"Funeral Parade of Roses" and the Necessity of Comedy in Parody

Some weird films came out of the 60’s. As cameras and filmstock became mass produced a medium notorious for its high expenses, strict ties to corporate owned studios, and need for profitability suddenly became extremely accessible. The artform had been around long enough for it to be studied and totally deconstructed, and the first real film schools were established around the world. Throughout the decade the scope and subject matter of film was repeatedly challenged. Conventions considered hard rules were intentionally broken and twisted, and techniques were pushed to their very extremes. This is how we got stuff like Toshio Matsumoto’s 1969 “Funeral Parade of Roses”.

You cannot summarize a psychosexual mind-bending experience like Funeral in a concise way. But if you had to, you would probably call it a darkly hilarious and subversive commentary on transphobia and trans rights in Japan through the scope of a gender-reversed Oedipus Rex. For the most part the story follows Eddie, a young transgender hostess at a nightclub, and her affair with the seemingly heterosexual club owner Gonda to the dismay of his lover. This forms our Oedipal triangle. Tangentially, we get a B story about a group of avant garde artists doing drugs, having sex, and generally acting counter cultural while citing American punk rock stars as their inspiration and justification. This subplot even includes a meta self referential film director character who is trying his best to create art, acting as a vehicle for Matsumoto to express where he believes he stands in relation to these social issues as an artist. All of the stories intertwine and are loosely consequential to each other, but Eddie’s sexual hunger and the inevitable scene of her stabbing out her own eyes take center stage, especially once the audience realizes they are watching a retelling of Oedipus.

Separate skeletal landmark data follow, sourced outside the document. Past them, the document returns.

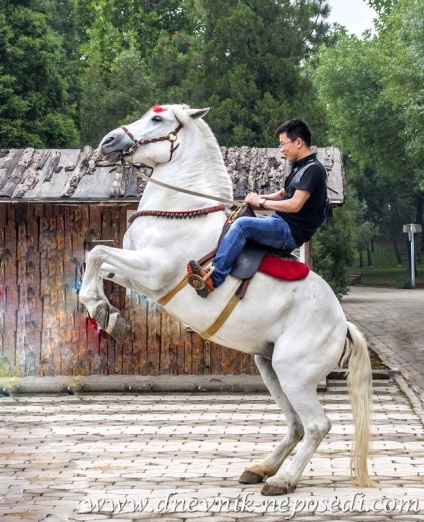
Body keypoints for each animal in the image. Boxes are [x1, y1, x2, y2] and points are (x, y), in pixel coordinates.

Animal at [78, 103, 372, 494]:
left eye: (157, 118)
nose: (108, 142)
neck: (180, 212)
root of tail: (342, 327)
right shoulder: (140, 276)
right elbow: (97, 264)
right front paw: (108, 314)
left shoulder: (153, 271)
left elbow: (97, 253)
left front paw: (105, 313)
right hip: (270, 367)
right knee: (295, 424)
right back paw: (260, 468)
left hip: (294, 373)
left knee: (315, 426)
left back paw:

Although Funeral deals with extremely heavy subject matter regarding human rights, the nature of free will, and transphobia, no scholarly conversation about the film is worthwhile without mentioning just how hilarious it is in execution. Our emotions as spectators are constantly mocked when we are shown characters undergoing extremely traumatic experiences in the style of a Three Stooges movie with an upbeat slapstick soundtrack. One cannot help but chuckle a sigh of relief when the scene of our protagonist stabbing her eyes out is interrupted by a news anchor telling the audience to tune in next week for another great adventure. Much of the humor comes from the pre-existing knowledge that the audience has on what is about to happen in the story, making Funeral a direct companion to its predecessor that builds off of the older narrative.

Ultimately, the adoption and careful manipulation and retelling of a classic western story through a partially comedic lens by a Japanese artist speaks to the recurring theme of parody throughout all of Japanese art history to express a new idea through pre established ideas often by way of deconstruction. I propose that Funeral Parade of Roses is hard evidence that comedy and parody are reliant on each other and are seldom separated.